We pushed aside one of the bodies and lifted the AI’s frame onto a couch. Bael set to work on him.
“Where did you see the doll?”
“Not a doll, exactly, but an image of one.” The image appeared before my eye, a woman I didn’t recognize, holding one of the little figures. She was in a room surrounded by artifacts.
“It comes from one of the shadow cultures, from a long time ago. This one was found in the ruins on Banyan’s Hell.”
“What’s its symbol?”
“It looks like a cracked eggshell, a half-circle with a serrated edge.”
“What’s the story?”
“These dolls are more than simple artifacts,” he said. “They appear to be remnants of a technology that is so foreign to us as to be invisible. I have no idea what they do, but it appears that a certain number of them is required in order to do anything.”
“That’s what I was trying to tell you,” Rosalind said. “Our action gang found a trove of them in the ruins of the golden palace on Banyan’s. We used to have big parties out there whenever we finished an action. One of our guys was digging to bury some swag and began to find boxes. They were old, made from some kind of wood and covered with carvings. Each box held a little doll. We started pulling them out of the boxes, and when we got eleven of them out, they started to glow and get hot. A creature began to materialize in front of us.
“It was small, maybe a meter high, with a big translucent head and long orange tentacles. And then in a flash, it disappeared. We put the dolls back in their boxes, and they stopped glowing. We tested all of them; they were nothing more than baked clay with a few trace elements. We brought them out a bunch more times in the days that followed. We tried various combinations. Most times, nothing happened.”
“Most times?”
“We thought at first that the dolls together were some sort of recorder, showing pictures from another time. But the last time we brought out all eleven and put them together in the same placement as the first time. The little guy with the tentacles reappeared with two other tentacle characters. This time the images stayed longer. Then, before we could do anything, the first guy reached out and grabbed Bobbie with one of those orange tentacles. It was stronger than it looked. Then all of them disappeared. We never put the dolls together again after that.”
“A hole and space/time?”
“Yea, that’s what we thought. But the energy needed for a hole like that would be huge; it just wasn’t there.”
“Who was Bobbie?”
“Just one of the guys in the action gang. He and I used to sleep together, but I never knew him all that well. Then he was gone.”
“So what happened?”
“There were twelve of us left, and eleven boxes. That was all we could find. Each of us kept one, except for the woman who was with Johnny at the time. She died a little while later, killed in a gang battle. And the tutors, of course. They just sat in the background anyway, watching Johnny. Individually, the dolls were useless, and apparently even in numbers less than eleven. Although once, mine glowed briefly, but only for a few seconds, then it stopped. We decided to use them as badges, symbols of our membership in the gang. It was silly, really, but I think each of us has held onto theirs.”
“Johnny was there? And Louis?”
“Yea. They worked together well, back in those days.”
“Curiouser and curiouser. I’d have thought you would try to sell them. I wonder if Johnny’s been trying to collect them. Do you have yours?”
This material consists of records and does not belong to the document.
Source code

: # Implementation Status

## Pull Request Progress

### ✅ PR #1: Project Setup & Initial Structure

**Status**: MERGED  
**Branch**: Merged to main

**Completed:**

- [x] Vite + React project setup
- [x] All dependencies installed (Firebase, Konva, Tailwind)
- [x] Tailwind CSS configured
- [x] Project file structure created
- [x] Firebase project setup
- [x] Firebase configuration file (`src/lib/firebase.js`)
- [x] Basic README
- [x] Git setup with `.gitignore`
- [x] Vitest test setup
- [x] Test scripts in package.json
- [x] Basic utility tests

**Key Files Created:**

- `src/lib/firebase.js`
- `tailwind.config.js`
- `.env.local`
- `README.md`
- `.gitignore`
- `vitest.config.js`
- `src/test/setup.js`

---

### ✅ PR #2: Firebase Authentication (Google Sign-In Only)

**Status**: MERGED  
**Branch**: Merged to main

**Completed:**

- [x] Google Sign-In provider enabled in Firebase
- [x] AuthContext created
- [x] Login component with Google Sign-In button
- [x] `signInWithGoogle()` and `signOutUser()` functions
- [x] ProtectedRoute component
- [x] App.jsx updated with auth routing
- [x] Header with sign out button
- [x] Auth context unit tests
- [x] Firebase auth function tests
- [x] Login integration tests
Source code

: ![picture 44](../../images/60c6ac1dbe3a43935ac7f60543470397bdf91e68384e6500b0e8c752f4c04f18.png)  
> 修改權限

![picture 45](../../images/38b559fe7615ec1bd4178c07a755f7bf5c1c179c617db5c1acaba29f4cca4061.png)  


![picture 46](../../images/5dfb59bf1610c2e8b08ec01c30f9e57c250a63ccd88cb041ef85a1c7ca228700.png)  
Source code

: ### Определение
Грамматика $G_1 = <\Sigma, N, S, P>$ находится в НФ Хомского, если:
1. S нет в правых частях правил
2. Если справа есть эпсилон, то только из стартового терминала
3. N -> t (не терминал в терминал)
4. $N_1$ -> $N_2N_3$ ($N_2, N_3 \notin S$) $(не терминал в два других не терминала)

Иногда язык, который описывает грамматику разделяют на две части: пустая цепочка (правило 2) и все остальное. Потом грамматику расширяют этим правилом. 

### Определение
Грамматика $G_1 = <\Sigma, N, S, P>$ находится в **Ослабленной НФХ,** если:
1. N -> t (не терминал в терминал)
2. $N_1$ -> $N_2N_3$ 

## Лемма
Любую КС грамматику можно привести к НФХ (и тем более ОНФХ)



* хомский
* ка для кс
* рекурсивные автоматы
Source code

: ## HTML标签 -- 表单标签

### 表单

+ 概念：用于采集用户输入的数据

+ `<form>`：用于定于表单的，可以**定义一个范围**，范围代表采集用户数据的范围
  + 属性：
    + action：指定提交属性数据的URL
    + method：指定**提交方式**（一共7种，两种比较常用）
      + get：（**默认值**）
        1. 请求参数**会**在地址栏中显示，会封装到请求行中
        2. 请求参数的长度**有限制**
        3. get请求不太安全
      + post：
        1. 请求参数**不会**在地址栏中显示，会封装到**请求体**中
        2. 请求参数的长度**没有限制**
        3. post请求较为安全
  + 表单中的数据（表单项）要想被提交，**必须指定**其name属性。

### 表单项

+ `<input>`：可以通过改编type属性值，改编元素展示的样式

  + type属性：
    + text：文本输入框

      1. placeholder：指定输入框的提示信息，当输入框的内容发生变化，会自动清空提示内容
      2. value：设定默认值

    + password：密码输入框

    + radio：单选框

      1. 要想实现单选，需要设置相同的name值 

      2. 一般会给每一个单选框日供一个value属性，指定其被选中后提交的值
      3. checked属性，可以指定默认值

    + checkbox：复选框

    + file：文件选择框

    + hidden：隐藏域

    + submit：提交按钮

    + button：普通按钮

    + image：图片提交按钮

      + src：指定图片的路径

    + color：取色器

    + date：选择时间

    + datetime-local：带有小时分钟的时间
“Sort of. When I met Johnny again, decided that I needed to ensure my safety. Call it instinct, but nobody trusts Johnny. I made sure that it was in a safe and reliable spot, a place even I would have difficulty discovering, with standing orders that it be destroyed if I die, or don’t check in. Johnny knows that, and he’s so far left me alone. As for selling, we all could never agree on that. So we never did.”
“Hare, we’re almost ready,” Bael said. “I need your help again.”
Ship was playing a pattern I’d not heard before. We had Basto’s frame stretched out on the couch. I manipulated the BAS receptor as Bael made a few final shifts with her virtual control. Finally we all stopped and waited.
Basto opened his eyes and lay there, very still. Then he screamed. “What have you done to me?”